Die Nachbarschaft steht unter Schock, am allermeisten die Augenzeugen, die den Schrecken kaum verarbeiten können. "Ich bin dann runter gelaufen, um zu sehen, ob ich helfen kann." sagt der Krankenpfleger Jean-Luc. "Aber da war nichts, einfach nichts. Wo jetzt die Blumen sind, lagen nur Tote: Man konnte überhaupt keinen Menschen mehr erkennen. Es waren meine Nachbarn, aber sie waren einfach zerrissen. Das Blut lief hier den Bürgersteig runter." Der Dauerbeschuss aus Maschinengewehren ließ den Gästen auf der Terrasse des Belle Équipe kaum eine Überlebenschance. "Vielleicht hat einer überlebt, der unter den anderen Toten lag, aber ich weiß es nicht," Jean-Luc wischt sich immer wieder die Tränen vom Gesicht. Am Sonntag sind 103 von 129 Toten identifiziert - immer noch suchen Freunde und Verwandte nach ihren Nächsten.
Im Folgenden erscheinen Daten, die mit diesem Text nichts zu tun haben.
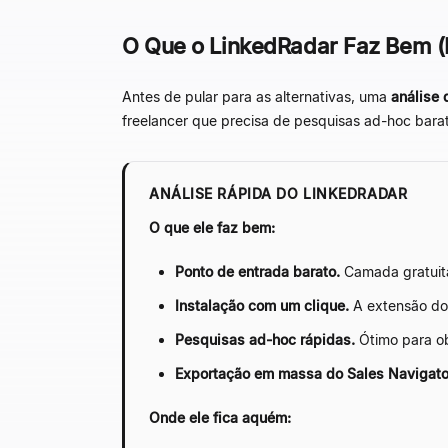
O Que o LinkedRadar Faz Bem 
Antes de pular para as alternativas, uma
análise
freelancer que precisa de pesquisas ad-hoc bara
ANÁLISE RÁPIDA DO LINKEDRADAR
O que ele faz bem:
Ponto de entrada barato.
Camada gratuita
Instalação com um clique.
A extensão do 
Pesquisas ad-hoc rápidas.
Ótimo para ob
Exportação em massa do Sales Navigato
Onde ele fica aquém:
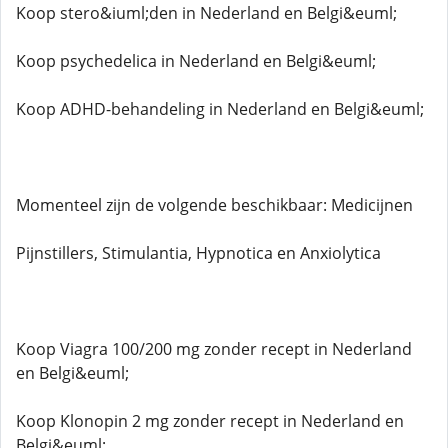
Koop stero&iuml;den in Nederland en Belgi&euml;
Koop psychedelica in Nederland en Belgi&euml;
Koop ADHD-behandeling in Nederland en Belgi&euml;
Momenteel zijn de volgende beschikbaar: Medicijnen
Pijnstillers, Stimulantia, Hypnotica en Anxiolytica
Koop Viagra 100/200 mg zonder recept in Nederland
en Belgi&euml;
Koop Klonopin 2 mg zonder recept in Nederland en
Belgi&euml;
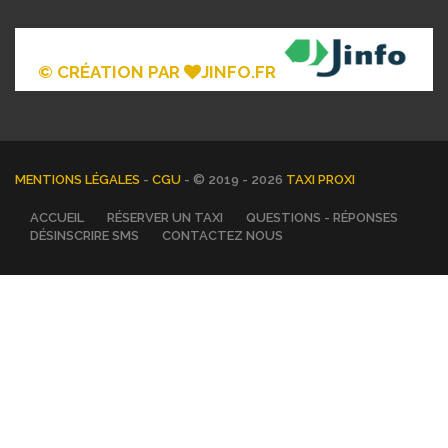
© CRÉATION PAR
JINFO.FR
MENTIONS LÉGALES
-
CGU
- © 2019 - 2026
TAXI PROXI
ACCUEIL
RÉSERVER UN TAXI
QUESTIONS - RÉPONSES
DÉSINSCRIRE SMS
CONTACTEZ NOUS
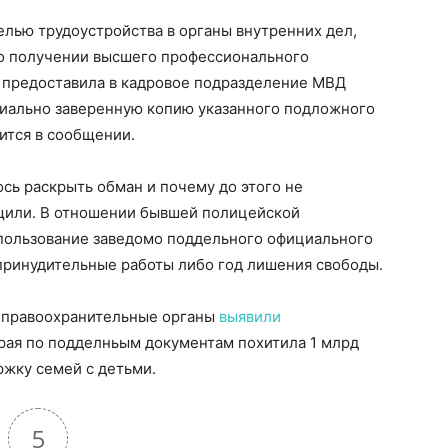
елью трудоустройства в органы внутренних дел,
 о получении высшего профессионального
 предоставила в кадровое подразделение МВД
риально заверенную копию указанного подложного
ится в сообщении.
ось раскрыть обман и почему до этого не
щили. В отношении бывшей полицейской
спользование заведомо поддельного официального
ят принудительные работы либо год лишения свободы.
и правоохранительные органы
выявили
орая по подделньым документам похитила 1 млрд
ржку семей с детьми.
5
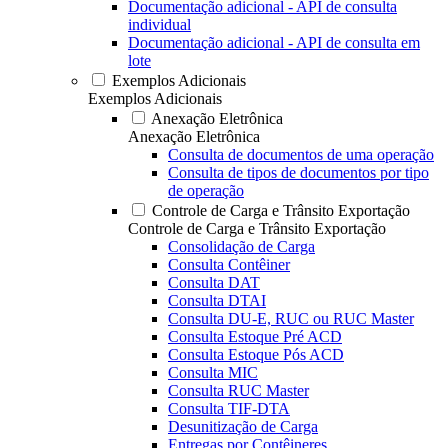
Documentação adicional - API de consulta
individual
Documentação adicional - API de consulta em
lote
Exemplos Adicionais
Exemplos Adicionais
Anexação Eletrônica
Anexação Eletrônica
Consulta de documentos de uma operação
Consulta de tipos de documentos por tipo
de operação
Controle de Carga e Trânsito Exportação
Controle de Carga e Trânsito Exportação
Consolidação de Carga
Consulta Contêiner
Consulta DAT
Consulta DTAI
Consulta DU-E, RUC ou RUC Master
Consulta Estoque Pré ACD
Consulta Estoque Pós ACD
Consulta MIC
Consulta RUC Master
Consulta TIF-DTA
Desunitização de Carga
Entregas por Contêineres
Krankenhäuser waren gerüstet

Der Augenzeuge wollte am Freitagabend sofort die Polizei informieren, als die ersten Schüsse fielen. Aber er landete in der telefonischen Warteschleife - inzwischen weiß man, dass überall Anwohner die Polizei zu den Orten der Massaker riefen. Die Sicherheitskräfte in Paris reagierten schnell, aber die Serie von Anschlägen überforderte sie im ersten Moment.

Die Krankenhäuser im Zentrum von Paris wiederum hatten nach dem Anschlag auf das Satiremagazin "Charlie Hebdo" im Januar Notfallpläne eingeübt, um Verletzte von Anschlagserien zu versorgen. Das Training zahlte sich aus: Noch am Donnerstag hatte es einen Probedurchlauf gegeben. Als der Horror sich am Freitagabend innerhalb von zwei Stunden entfaltete, waren Traumazentren und Spezialisten schnell alarmiert. Es hätte noch mehr Tote gegeben, wenn nicht die Abläufe für einen solchen Ernstfall geübt worden wären, sagte ein Behördensprecher.

Die Anwohner des Viertels mit dem Belle Équipe aber wissen am zweiten Tag nach dem Gemetzel immer noch nicht, ob unter ihren Freunden und Nachbarn an diesem furchtbaren Abend irgendjemand die Mordattacke überlebt hat.